Perioperative prophylaxis is designed to prevent intraoperative sepsis and wound infection. It is based on individual patient characteristics and expected normal flora. If sepsis is suspected in the donor, antibiotics are chosen to cover the organisms identified from the donor, and treatment is usually extended to a therapeutic course of 10 to 14 days.
Long-term prophylaxis against infections occurring beyond the perioperative period depends on several factors: the risk and severity of infection; and the toxicity, cost, and efficacy of a given prophylactic strategy. Nystatin is used in all transplant recipients in an effort to prevent oropharyngeal candidiasis. SMZ/TMP is used to prevent PCP.
The frequency and severity of CMV infection in transplant recipients prompt consideration of prophylactic strategies.
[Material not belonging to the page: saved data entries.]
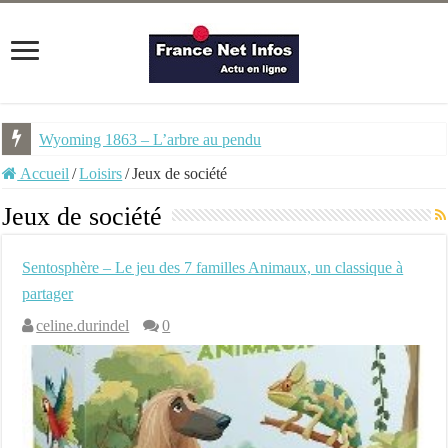
Wyoming 1863 – L’arbre au pendu
NEMU #7 – Spécial Steampunk – Revue trimestrielle
Accueil
/
Loisirs
/
Jeux de société
Jeux de société
Sentosphère – Le jeu des 7 familles Animaux, un classique à
partager
celine.durindel
0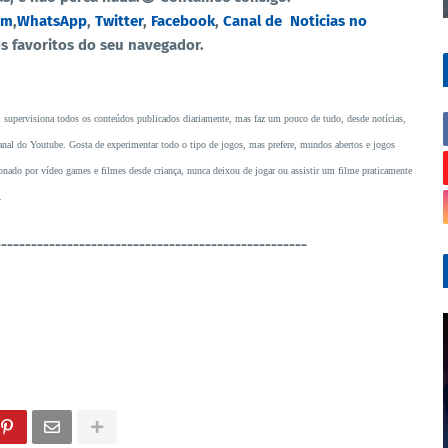
am
,
WhatsApp
,
Twitter
,
Facebook
,
Canal de Noticias no
os favoritos do seu navegador.
, supervisiona todos os conteúdos publicados diariamente, mas faz um pouco de tudo, desde notícias,
o canal do Youtube. Gosta de experimentar todo o tipo de jogos, mas prefere, mundos abertos e jogos
ado por vídeo games e filmes desde criança, nunca deixou de jogar ou assistir um filme praticamente
.
----------------------------------------------------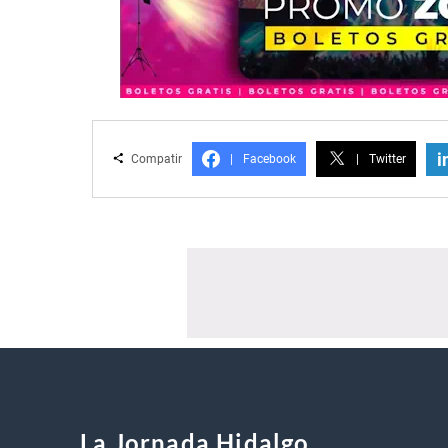
i
Compatir
|
Facebook
|
Twitter
La Jornada Hidalgo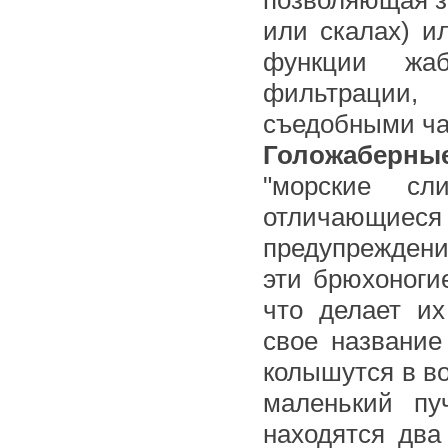
или скалах) и
функции жаб
фильтрации,
съедобными ча
Голожаберны
"морские сл
отличающиес
предупреждени
эти брюхоноги
что делает и
свое название
колышутся в в
маленький пу
находятся два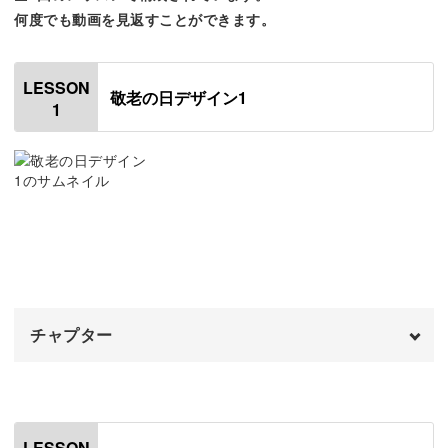
「敬老の日」は、お年を召した方や自分の祖父母の長寿を
何度でも動画を見返すことができます。
祝う日で、毎年9月の第3月曜日に国民の祝日として制定さ
れています。
LESSON
敬老の日デザイン1
1
今回練習していくほっこりするような可愛らしいデザイン
は、おじいちゃんやおばあちゃん、普段お世話になってい
る方に喜ばれること間違いなしです！
自分なりのアレンジも楽しんで
チャプター
カードを素敵に仕上げるためのコツやポイントを沢山ご紹
介しますが、何よりも楽しむことの方が優先です。
オープニング
00:00
はじめに
00:20
LESSON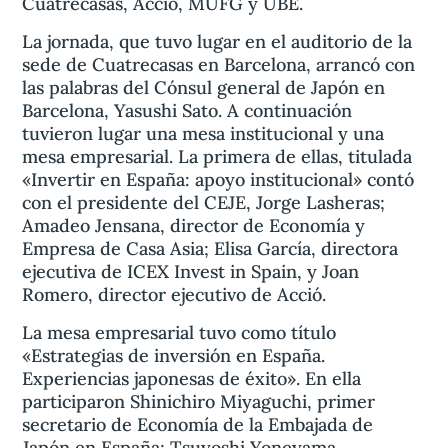
Cuatrecasas, Acció, MUFG y UBE.
La jornada, que tuvo lugar en el auditorio de la
sede de Cuatrecasas en Barcelona, arrancó con
las palabras del Cónsul general de Japón en
Barcelona, Yasushi Sato. A continuación
tuvieron lugar una mesa institucional y una
mesa empresarial. La primera de ellas, titulada
«Invertir en España: apoyo institucional» contó
con el presidente del CEJE, Jorge Lasheras;
Amadeo Jensana, director de Economía y
Empresa de Casa Asia; Elisa García, directora
ejecutiva de ICEX Invest in Spain, y Joan
Romero, director ejecutivo de Acció.
La mesa empresarial tuvo como título
«Estrategias de inversión en España.
Experiencias japonesas de éxito». En ella
participaron Shinichiro Miyaguchi, primer
secretario de Economía de la Embajada de
Japón en España; Tsuyoshi Yoneyama,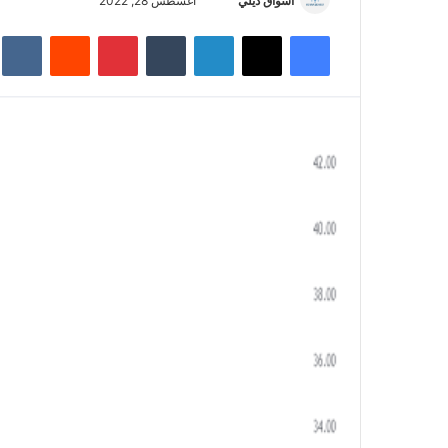
أسواق ديلي
أ
أغسطس 28, 2022
ر
فيسبوك
‫X
لينكدإن
‏Tumblr
بينتيريست
‏Reddit
‏te
س
ل
ب
ر
ي
د
ا
إ
ل
ك
ت
ر
و
ن
ي
ا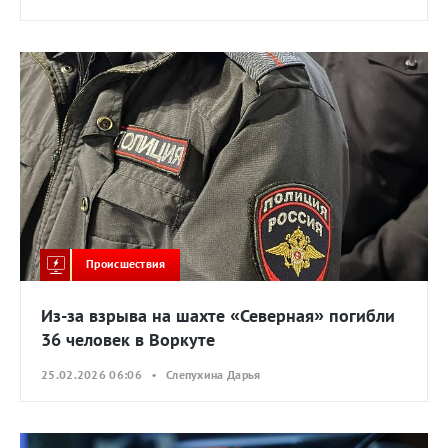
Происшествия
Из-за взрыва на шахте «Северная» погибли
36 человек в Воркуте
25.02.2026 06:06 • Слепухина Дарья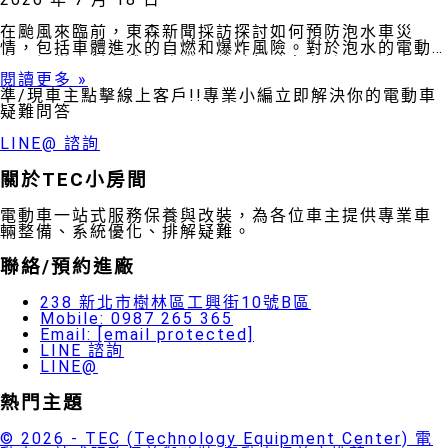
在颱風來臨前，東森新聞採訪探討如何預防泡水車災
情，包括車體進水的自燃和爆炸風險。對於泡水的電動
車，提供應對和維修建議。鼓勵駕駛者在颱風天注意安
全，防範任何風險。
閱讀更多 »
準/現車主點擊線上客戶!!專業小編立即解決你的電動車
疑難問答
LINE@ 諮詢
關於TEC小房間
電動車一站式服務保養與改裝，為各位車主提供專業車
輛整備、系統優化、排解疑難。
聯絡/預約進廠
238 新北市樹林區工興街10號B區
Mobile: 0987 265 365
Email:
[email protected]
LINE 諮詢
LINE@
熱門主題
© 2026 - TEC (Technology Equipment Center) 電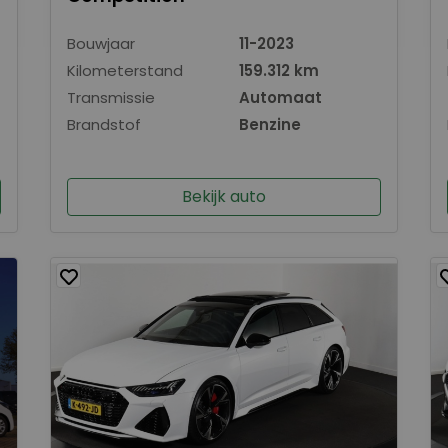
Bouwjaar
11-2023
Kilometerstand
159.312 km
Transmissie
Automaat
Brandstof
Benzine
Bekijk auto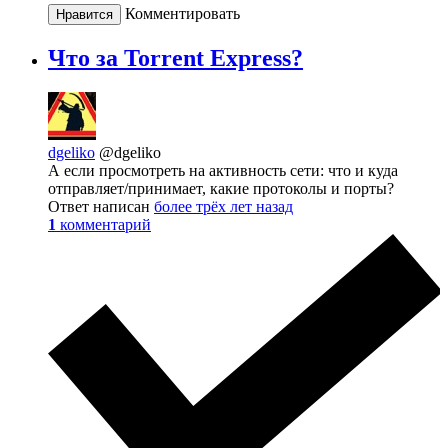
Комментировать
Нравится
Что за Torrent Express?
dgeliko
@dgeliko
А если просмотреть на активность сети: что и куда
отправляет/принимает, какие протоколы и порты?
Ответ написан
более трёх лет назад
1
комментарий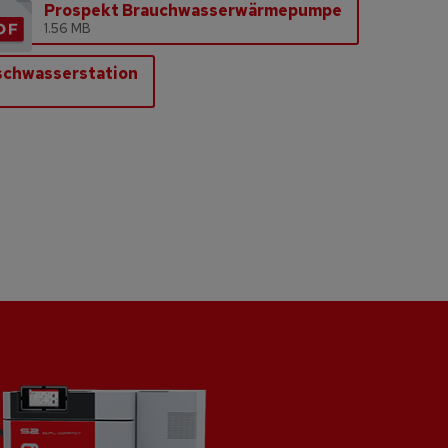
Prospekt Brauchwasserwärmepumpe
1.56 MB
schwasserstation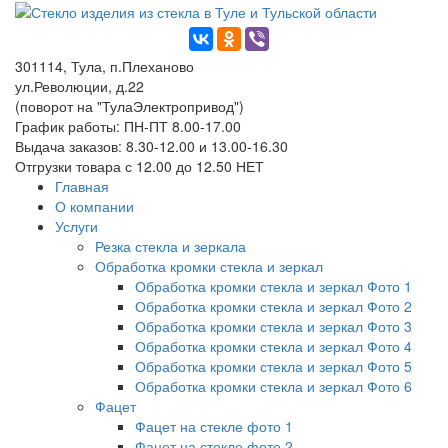
301114, Тула, п.Плеханово
ул.Революции, д.22
(поворот на "ТулаЭлектропривод")
График работы: ПН-ПТ 8.00-17.00
Выдача заказов: 8.30-12.00 и 13.00-16.30
Отгрузки товара с 12.00 до 12.50 НЕТ
Главная
О компании
Услуги
Резка стекла и зеркала
Обработка кромки стекла и зеркал
Обработка кромки стекла и зеркал Фото 1
Обработка кромки стекла и зеркал Фото 2
Обработка кромки стекла и зеркал Фото 3
Обработка кромки стекла и зеркал Фото 4
Обработка кромки стекла и зеркал Фото 5
Обработка кромки стекла и зеркал Фото 6
Фацет
Фацет на стекле фото 1
Фацет на стекле фото 2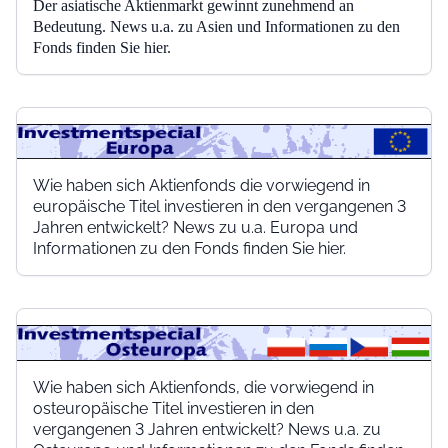
Der asiatische Aktienmarkt gewinnt zunehmend an
Bedeutung. News u.a. zu Asien und Informationen zu den
Fonds finden Sie hier.
Wie haben sich Aktienfonds die vorwiegend in
europäische Titel investieren in den vergangenen 3
Jahren entwickelt? News zu u.a. Europa und
Informationen zu den Fonds finden Sie hier.
Wie haben sich Aktienfonds, die vorwiegend in
osteuropäische Titel investieren in den
vergangenen 3 Jahren entwickelt? News u.a. zu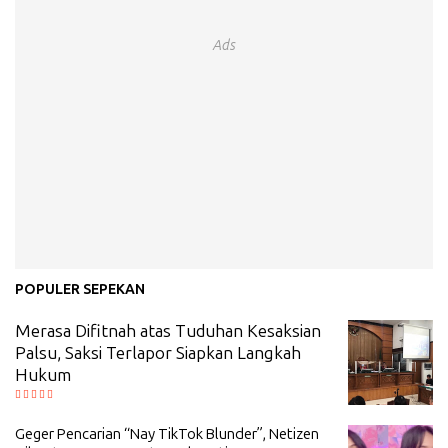
Ads
POPULER SEPEKAN
Merasa Difitnah atas Tuduhan Kesaksian
Palsu, Saksi Terlapor Siapkan Langkah
Hukum
Geger Pencarian “Nay TikTok Blunder”, Netizen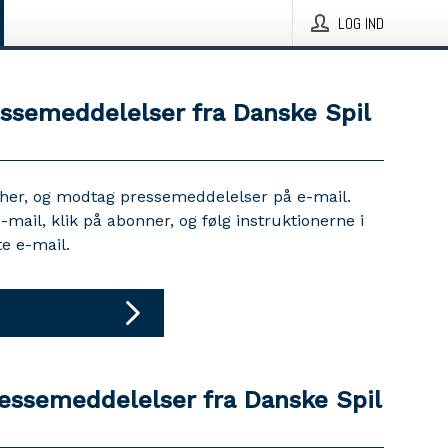
LOG IND
essemeddelelser fra Danske Spil
 her, og modtag pressemeddelelser på e-mail.
e-mail, klik på abonner, og følg instruktionerne i
e e-mail.
ressemeddelelser fra Danske Spil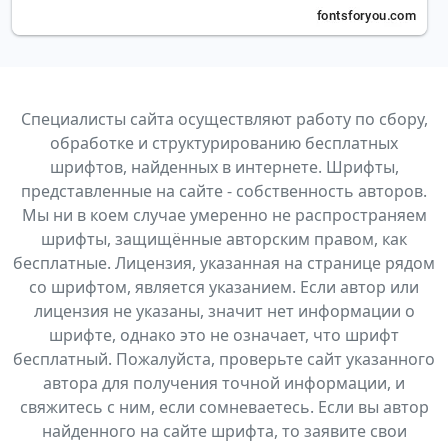
Специалисты сайта осуществляют работу по сбору,
обработке и структурированию бесплатных
шрифтов, найденных в интернете. Шрифты,
представленные на сайте - собственность авторов.
Мы ни в коем случае умеренно не распространяем
шрифты, защищённые авторским правом, как
бесплатные. Лицензия, указанная на странице рядом
со шрифтом, является указанием. Если автор или
лицензия не указаны, значит нет информации о
шрифте, однако это не означает, что шрифт
бесплатный. Пожалуйста, проверьте сайт указанного
автора для получения точной информации, и
свяжитесь с ним, если сомневаетесь. Если вы автор
найденного на сайте шрифта, то заявите свои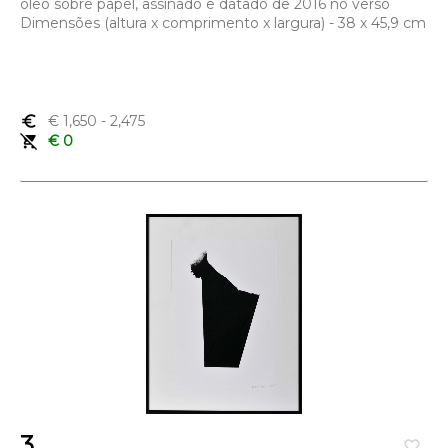
óleo sobre papel, assinado e datado de 2016 no verso
Dimensões (altura x comprimento x largura) - 38 x 45,9 cm
euro_symbol
€ 1,650
- 2,475
remove_shopping_cart
€ 0
3
favorite_border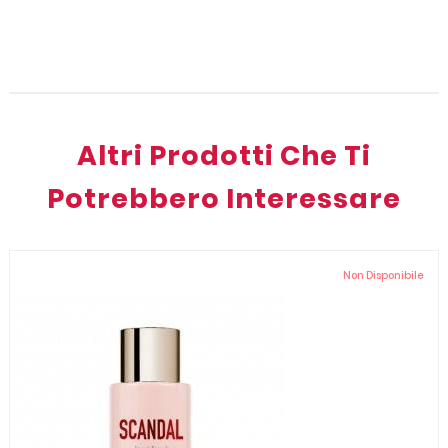
Altri Prodotti Che Ti
Potrebbero Interessare
Non Disponibile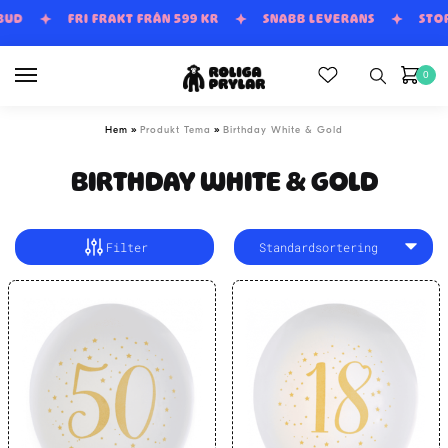
Skip
Skip
TBUD
FRI FRAKT FRÅN 599 KR
SNABB LEVERANS
STO
to
to
navigation
content
0
»
»
Hem
Produkt Tema
Birthday White & Gold
BIRTHDAY WHITE & GOLD
Filter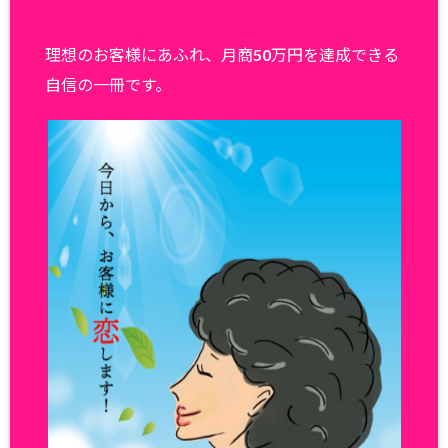
理想のお客様にあふれ、月商50万円を達成できる
自信の一冊です。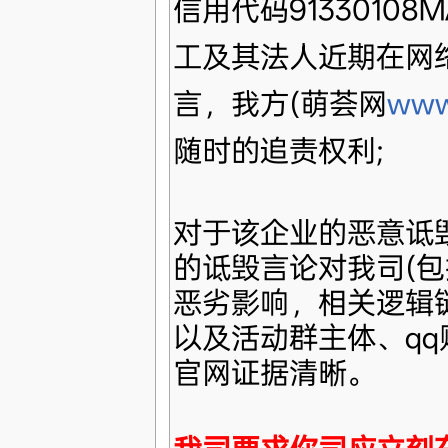
信用代码91330108
工及其法人近期在网
言，我方(萌荟网
www.
随时的追责权利;
对于该企业的恶意诋
的诋毁言论对我司(包
恶劣影响，相关逻辑
以及活动群主体、q
官网证据清晰。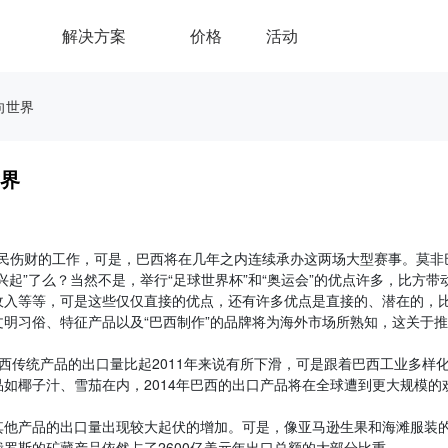
解决方案
价格
活动
向世界
世界
是劳民伤财的工作，可是，巴西将在几年之内连续承办这两场大型赛事。莫非
起”了么？当然不是，举行“足球世界杯”和“奥运会”的优点许多，比方带
收入等等，可是这些仅仅直接的优点，还有许多优点是直接的、潜在的，
明习俗、特征产品以及“巴西制作”的品牌将为海外市场所熟知，这关于推
巴西传统产品的出口量比起2011年来说有所下滑，可是跟着巴西工业多样
如椰子汁、雪茄在内，2014年巴西的出口产品将在全球遭到更大规模的
其他产品的出口量出现较大起伏的增加。可是，像亚马逊生果和海滩服装
罗斯的矿藏产品依然占了2600亿美元年出口总额的大部分比重。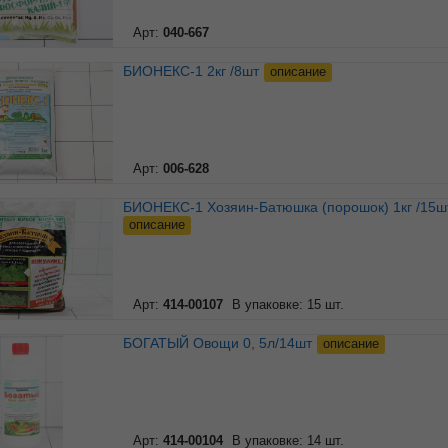
Арт:
040-667
БИОНЕКС-1 2кг /8шт
описание
Арт:
006-628
БИОНЕКС-1 Хозяин-Батюшка (порошок) 1кг /15ш
описание
Арт:
414-00107
В упаковке: 15 шт.
БОГАТЫЙ Овощи 0, 5л/14шт
описание
Арт:
414-00104
В упаковке: 14 шт.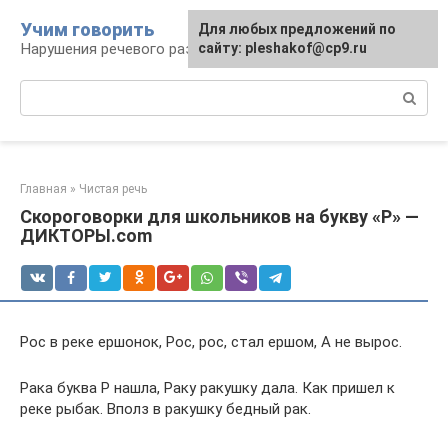
Перейти
Учим говорить
Для любых предложений по
к
Нарушения речевого развития
сайту: pleshakof@cp9.ru
контенту
Поиск:
Главная
»
Чистая речь
Скороговорки для школьников на букву «Р» —
ДИКТОРЫ.com
Рос в реке ершонок, Рос, рос, стал ершом, А не вырос.
Рака буква Р нашла, Раку ракушку дала. Как пришел к
реке рыбак. Вполз в ракушку бедный рак.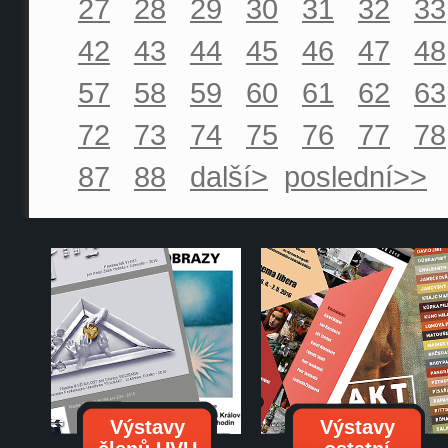
27
28
29
30
31
32
33
42
43
44
45
46
47
48
57
58
59
60
61
62
63
72
73
74
75
76
77
78
87
88
další>
poslední>>
Výstavy
Výstavy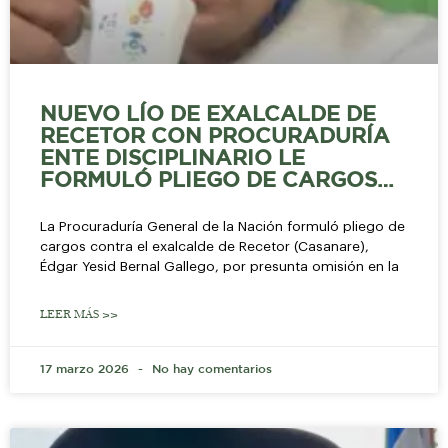
NUEVO LÍO DE EXALCALDE DE
RECETOR CON PROCURADURÍA
ENTE DISCIPLINARIO LE
FORMULÓ PLIEGO DE CARGOS…
La Procuraduría General de la Nación formuló pliego de
cargos contra el exalcalde de Recetor (Casanare),
Édgar Yesid Bernal Gallego, por presunta omisión en la
LEER MÁS >>
17 marzo 2026
No hay comentarios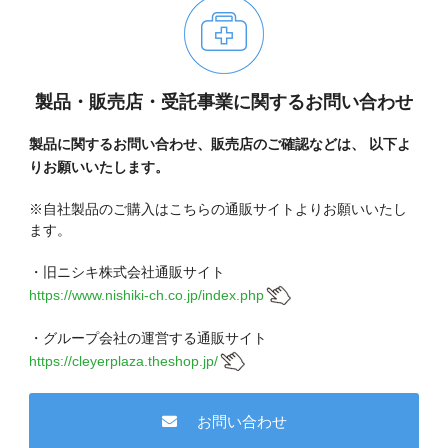
現在、受付時間を一部短縮しております。
ご了承ください。
メールでのお問い合わせ
製品・販売店・受託事業に関するお問い合わせ
製品に関するお問い合わせ、販売店のご確認などは、
以下よ
りお願いいたします。
06-6943-8951
※自社製品のご購入はこちらの通販サイトよりお願いいたし
受付時間：受付 : 9時〜17時 月〜金
ます。
※祝日を除く
・旧ニシキ株式会社通販サイト
https://www.nishiki-ch.co.jp/index.php
メールでのお問い合わせ
・グループ会社の運営する通販サイト
https://cleyerplaza.theshop.jp/
お問い合わせ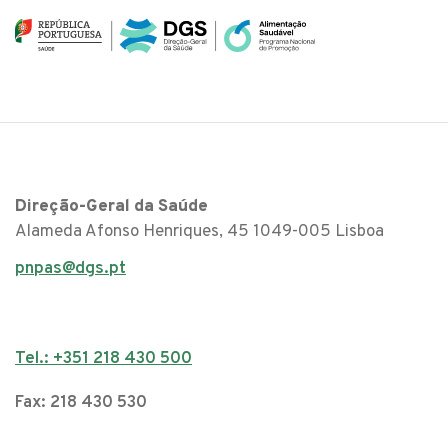
Direção-Geral da Saúde
Alameda Afonso Henriques, 45 1049-005 Lisboa
pnpas@dgs.pt
Tel.: +351 218 430 500
Fax: 218 430 530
Although acyclovir was used initially,47 many centers now use ganciclovir which has greater in vitro activity against CMV. Several centers have also evaluated intravenous immunoglobulin (both high-titer anti-CMV and commercially available products) in the prevention of CMV disease in liver transplant recipients.47-49 Further studies evaluating cost-benefit ratios, dosage, duration, and identification of transplant recipients most likely to benefit are necessary.
Infections remain an important problem following liver transplantation. Knowledge of the type, timing, and predisposing risk factors for these infectious complications allows for their timely and appropriate diagnosis and management. Further studies, particularly controlled trials to evaluate prophylactic strategies for the prevention of viral (CMV, EBV) and fungal infection, will improve the outcome in these patients.